The integration with Prometheus and Grafana provided us with centralized monitoring capabilities, and the configuration of alerts allowed us to respond promptly when certificate expiration was approaching—14 days in advance, rather than at the last moment.
The fully automated process from metric collection to visualization and notification improved the infrastructure's resilience and reduced operational risks associated with human error (and, as a result, enhanced the quality of our services).

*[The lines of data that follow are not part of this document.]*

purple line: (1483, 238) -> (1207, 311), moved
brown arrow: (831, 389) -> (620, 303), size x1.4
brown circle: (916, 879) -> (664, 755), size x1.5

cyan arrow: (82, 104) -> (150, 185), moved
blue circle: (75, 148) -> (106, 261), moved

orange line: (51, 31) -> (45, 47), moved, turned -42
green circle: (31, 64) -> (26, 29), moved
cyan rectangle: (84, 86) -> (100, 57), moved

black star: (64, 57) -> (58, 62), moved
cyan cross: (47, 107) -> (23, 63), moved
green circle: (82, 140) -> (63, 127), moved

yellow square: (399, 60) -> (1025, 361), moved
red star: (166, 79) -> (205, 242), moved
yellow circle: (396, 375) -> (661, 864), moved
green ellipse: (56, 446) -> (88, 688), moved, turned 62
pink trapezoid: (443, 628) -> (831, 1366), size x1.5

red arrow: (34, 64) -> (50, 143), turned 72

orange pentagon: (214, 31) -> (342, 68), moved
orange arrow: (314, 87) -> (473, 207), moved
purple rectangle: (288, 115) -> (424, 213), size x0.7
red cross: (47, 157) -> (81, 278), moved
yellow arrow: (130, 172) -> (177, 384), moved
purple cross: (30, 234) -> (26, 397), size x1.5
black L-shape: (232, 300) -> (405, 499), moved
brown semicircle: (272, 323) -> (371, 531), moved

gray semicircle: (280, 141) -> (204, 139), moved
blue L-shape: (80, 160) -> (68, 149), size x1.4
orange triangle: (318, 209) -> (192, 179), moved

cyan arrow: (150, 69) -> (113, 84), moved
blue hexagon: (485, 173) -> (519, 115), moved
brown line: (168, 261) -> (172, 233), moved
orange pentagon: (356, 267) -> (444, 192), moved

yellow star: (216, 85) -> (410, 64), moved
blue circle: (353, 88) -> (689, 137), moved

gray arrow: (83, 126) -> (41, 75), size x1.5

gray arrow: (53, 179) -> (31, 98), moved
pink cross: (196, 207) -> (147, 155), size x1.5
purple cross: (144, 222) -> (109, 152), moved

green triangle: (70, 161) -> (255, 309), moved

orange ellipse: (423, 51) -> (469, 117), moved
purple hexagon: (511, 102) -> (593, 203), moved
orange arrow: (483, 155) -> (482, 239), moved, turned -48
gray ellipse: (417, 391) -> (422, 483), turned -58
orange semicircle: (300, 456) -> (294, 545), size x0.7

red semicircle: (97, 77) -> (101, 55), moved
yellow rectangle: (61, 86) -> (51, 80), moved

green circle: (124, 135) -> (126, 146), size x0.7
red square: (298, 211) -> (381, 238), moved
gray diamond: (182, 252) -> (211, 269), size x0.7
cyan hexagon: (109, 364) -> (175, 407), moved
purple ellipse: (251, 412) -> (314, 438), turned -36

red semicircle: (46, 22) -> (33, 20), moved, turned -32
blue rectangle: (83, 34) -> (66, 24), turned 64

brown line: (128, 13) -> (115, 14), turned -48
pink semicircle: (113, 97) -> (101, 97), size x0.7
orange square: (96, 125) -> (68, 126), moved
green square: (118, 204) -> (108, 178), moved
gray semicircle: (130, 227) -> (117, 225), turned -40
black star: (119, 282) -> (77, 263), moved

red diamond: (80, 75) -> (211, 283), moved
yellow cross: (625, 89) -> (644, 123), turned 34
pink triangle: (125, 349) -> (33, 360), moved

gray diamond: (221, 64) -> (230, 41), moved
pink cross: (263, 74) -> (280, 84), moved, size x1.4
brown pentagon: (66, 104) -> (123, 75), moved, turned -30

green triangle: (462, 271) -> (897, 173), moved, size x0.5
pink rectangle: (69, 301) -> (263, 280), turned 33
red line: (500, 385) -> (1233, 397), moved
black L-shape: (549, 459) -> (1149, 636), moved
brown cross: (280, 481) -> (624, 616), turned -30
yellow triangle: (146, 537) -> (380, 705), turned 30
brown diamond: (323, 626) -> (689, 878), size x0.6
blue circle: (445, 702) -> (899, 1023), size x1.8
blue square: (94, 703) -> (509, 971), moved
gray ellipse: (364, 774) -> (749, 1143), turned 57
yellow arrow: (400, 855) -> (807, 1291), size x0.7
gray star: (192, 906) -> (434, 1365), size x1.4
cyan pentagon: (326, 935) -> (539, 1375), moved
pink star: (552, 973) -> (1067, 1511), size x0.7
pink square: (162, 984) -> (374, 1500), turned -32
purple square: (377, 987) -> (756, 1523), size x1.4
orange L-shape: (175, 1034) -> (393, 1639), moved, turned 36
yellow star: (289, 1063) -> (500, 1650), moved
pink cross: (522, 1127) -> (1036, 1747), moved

Considering several months of deployment since the initial implementation, we can conclude that the solution was simple yet effective. By utilizing standard Go libraries and the Prometheus ecosystem, we created a flexible and easy-to-maintain component that can be quickly adapted to different types of certificates or systems. Most importantly, the monitoring has become proactive; instead of reacting to incidents after they occur, we can now prevent them from happening in the first place.
How do you organize certificate monitoring in your own infrastructure?